The Dow’s recent failure to confirm new highs in the other major indexes could be erased in one day, but if it does not make a new high in the face of “Overbought” statistics on all cycles, that failure could prove to be prescient given the fact our Daily Most Actives Advance/Decline Line (MAAD) for the first time in months failed last week to make a new high wither prior to or with the major indexes. Daily MAAD, that has been a cheer leader for higher prices for nearly a year, peaked on October 22. While the Weekly MAAD series did eke out a new high last week, that larger trending indicator did so with a net positive of only 2 issues. And admittedly, Daily MAAD only needs another 13 positive issues to make a new high.

Market Overview – What We Think:

  • If broad market is approaching long-term endgame, Dow 30 and Daily MAAD will not make new highs and prescience of those two bellwethers will not work in favor of bulls. Some would suggest failure by Dow is unimportant. We beg to differ since that negative variance creates a psychological, if not actual, divergence it is difficult to ignore. “How can bull market remain healthy if Dow is not participating by also making new highs?”
  • But if there is more strength remaining in short-term advance underway for past couple of weeks and especially in Intermediate Cycle begun in November 2012, then new highs in all indexes and Daily MAAD will follow and we would have to look for another series of negative divergences to suggest a longer-term market high.

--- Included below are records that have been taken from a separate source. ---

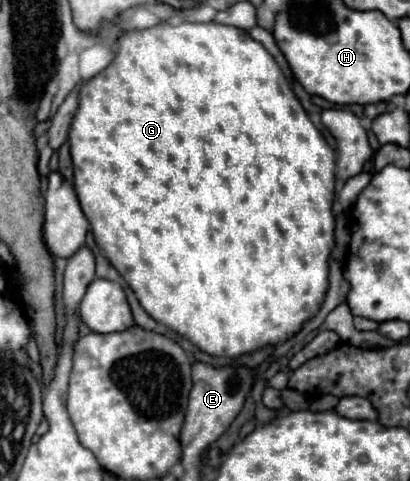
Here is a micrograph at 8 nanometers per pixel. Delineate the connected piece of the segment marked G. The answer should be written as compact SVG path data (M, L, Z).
M160 23L144 31L124 33L116 59L80 89L80 105L68 139L74 163L74 189L92 225L94 239L152 319L208 355L236 359L268 345L284 343L320 311L330 287L328 259L334 249L332 201L336 199L336 155L302 109L274 57L244 29L220 23Z

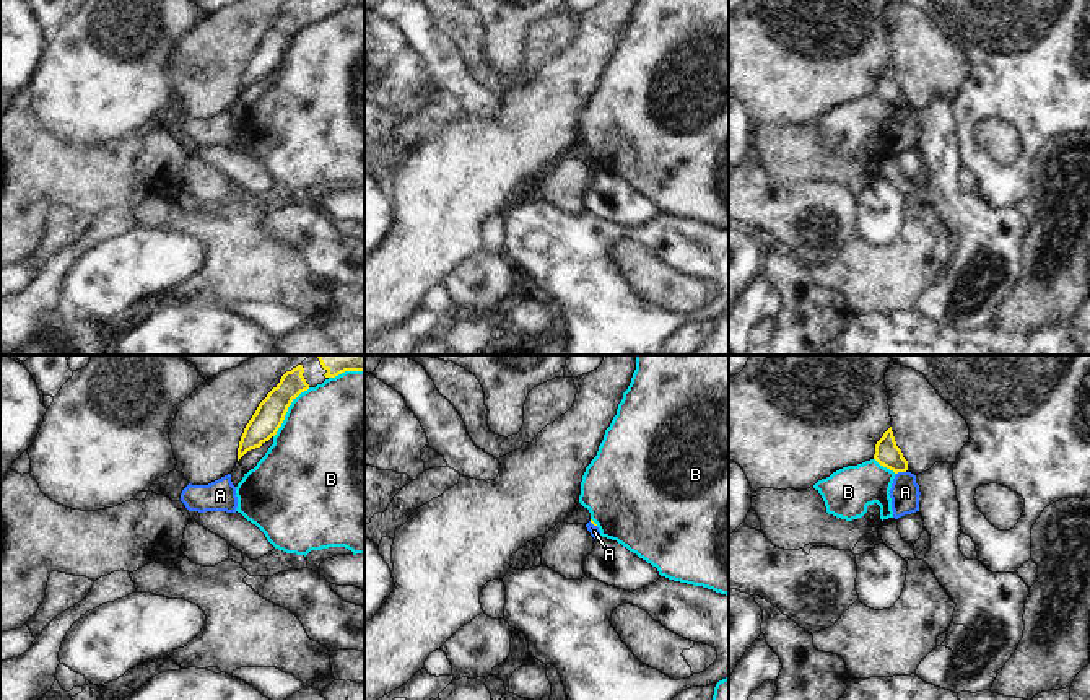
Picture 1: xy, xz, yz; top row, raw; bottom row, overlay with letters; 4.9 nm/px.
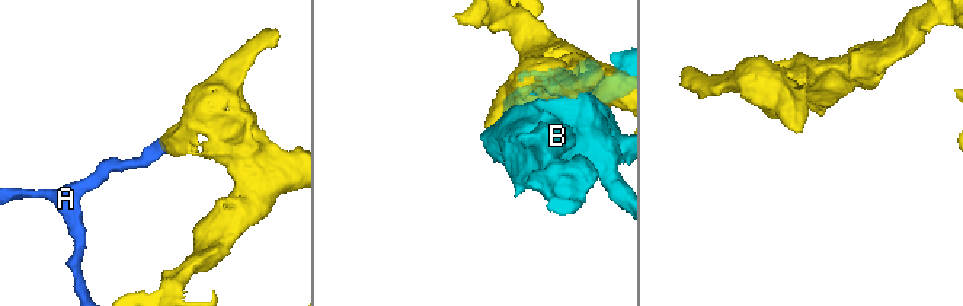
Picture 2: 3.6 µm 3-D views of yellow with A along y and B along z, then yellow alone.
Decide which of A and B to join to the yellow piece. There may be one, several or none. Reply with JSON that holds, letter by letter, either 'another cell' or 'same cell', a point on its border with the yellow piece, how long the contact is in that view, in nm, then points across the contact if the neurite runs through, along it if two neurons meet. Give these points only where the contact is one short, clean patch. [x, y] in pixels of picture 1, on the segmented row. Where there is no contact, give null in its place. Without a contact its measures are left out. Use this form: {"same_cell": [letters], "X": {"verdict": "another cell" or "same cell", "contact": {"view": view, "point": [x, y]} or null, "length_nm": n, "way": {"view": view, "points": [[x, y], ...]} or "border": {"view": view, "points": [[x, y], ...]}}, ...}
{"same_cell": [], "A": {"verdict": "another cell", "contact": {"view": "yz", "point": [900, 471]}, "length_nm": 50, "border": {"view": "yz", "points": [[905, 471], [897, 474]]}}, "B": {"verdict": "another cell", "contact": {"view": "xy", "point": [287, 411]}, "length_nm": 300}}

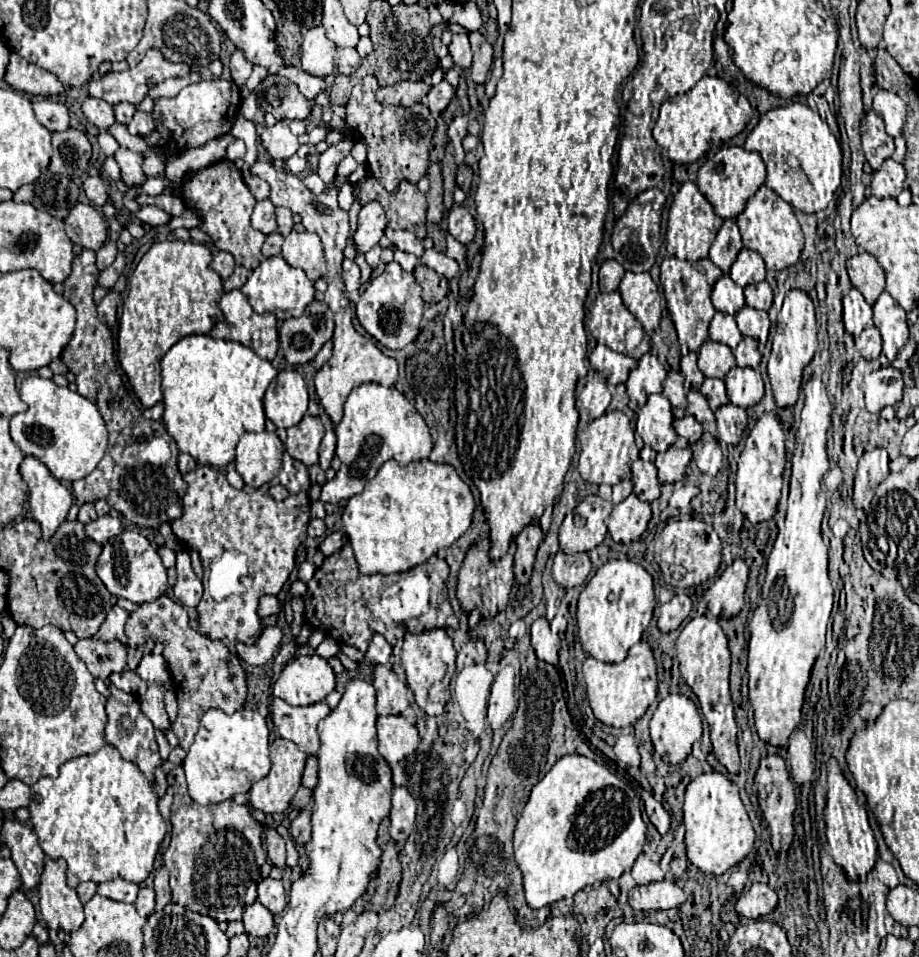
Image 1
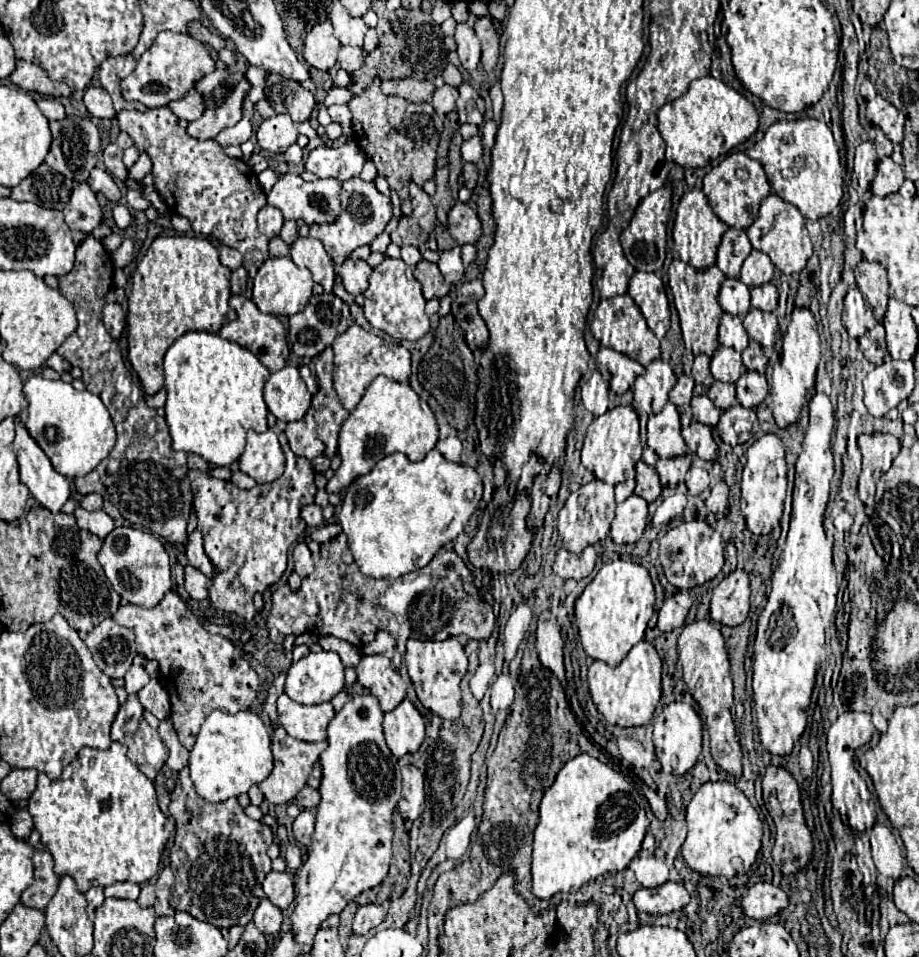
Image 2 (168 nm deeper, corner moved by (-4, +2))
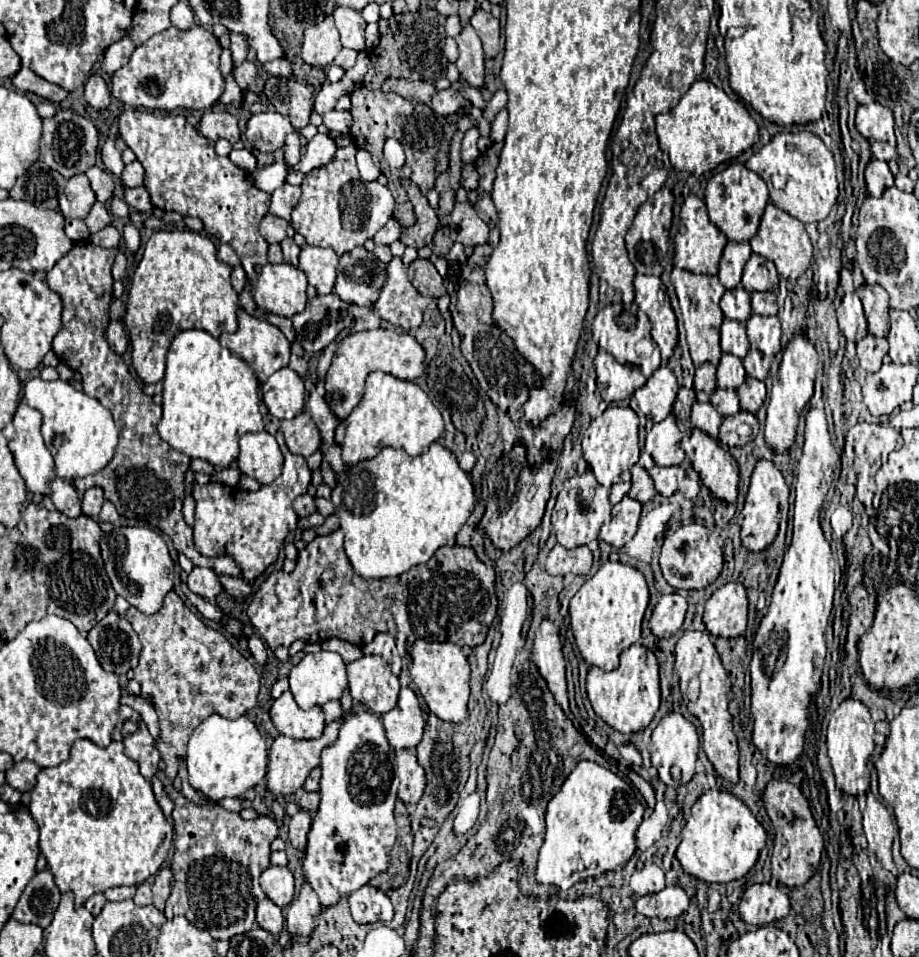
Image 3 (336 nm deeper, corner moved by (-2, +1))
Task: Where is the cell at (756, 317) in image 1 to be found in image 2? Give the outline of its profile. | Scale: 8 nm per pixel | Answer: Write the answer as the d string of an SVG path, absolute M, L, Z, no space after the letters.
M750 308L744 316L744 328L750 334L750 340L762 344L764 348L774 346L778 322L772 312L760 312L758 308Z

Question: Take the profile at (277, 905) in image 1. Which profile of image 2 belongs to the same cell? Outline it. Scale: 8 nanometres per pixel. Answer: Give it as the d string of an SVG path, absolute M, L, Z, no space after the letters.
M286 872L266 874L262 888L264 888L264 894L268 896L268 900L274 906L278 906L280 910L284 910L294 900L294 884L292 884L292 880L288 878Z

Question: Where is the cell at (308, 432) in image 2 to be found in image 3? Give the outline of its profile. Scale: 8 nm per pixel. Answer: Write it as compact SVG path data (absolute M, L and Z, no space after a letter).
M306 411L290 421L282 421L280 429L284 433L290 453L294 455L310 457L320 447L320 433L316 429L316 423Z

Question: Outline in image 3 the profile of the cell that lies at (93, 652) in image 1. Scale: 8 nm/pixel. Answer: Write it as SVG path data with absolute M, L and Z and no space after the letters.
M114 609L88 631L88 641L106 671L120 675L138 665L142 649L138 635L132 625Z

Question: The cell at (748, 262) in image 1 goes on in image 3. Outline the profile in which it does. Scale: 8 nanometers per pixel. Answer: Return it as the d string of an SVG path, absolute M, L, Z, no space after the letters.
M752 253L744 267L742 285L748 293L754 291L774 291L778 287L778 273L774 269L774 263L764 259L762 255Z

  • There is no denying both Intermediate and major Cycles are mature, however. Since levels of complacency regarding any serious pullback are evident with many players continuing to presume prices can only go higher since “stock market is only game in town,” there is all more reason to proceed with caution. “Overbought” conditions on all cycles underscore that need.
  • There is also reality market has entered that time of year that has, on occasion, been backdrop for some of worst declines in stock market history. Think October 1929, October 1987, and October 2007.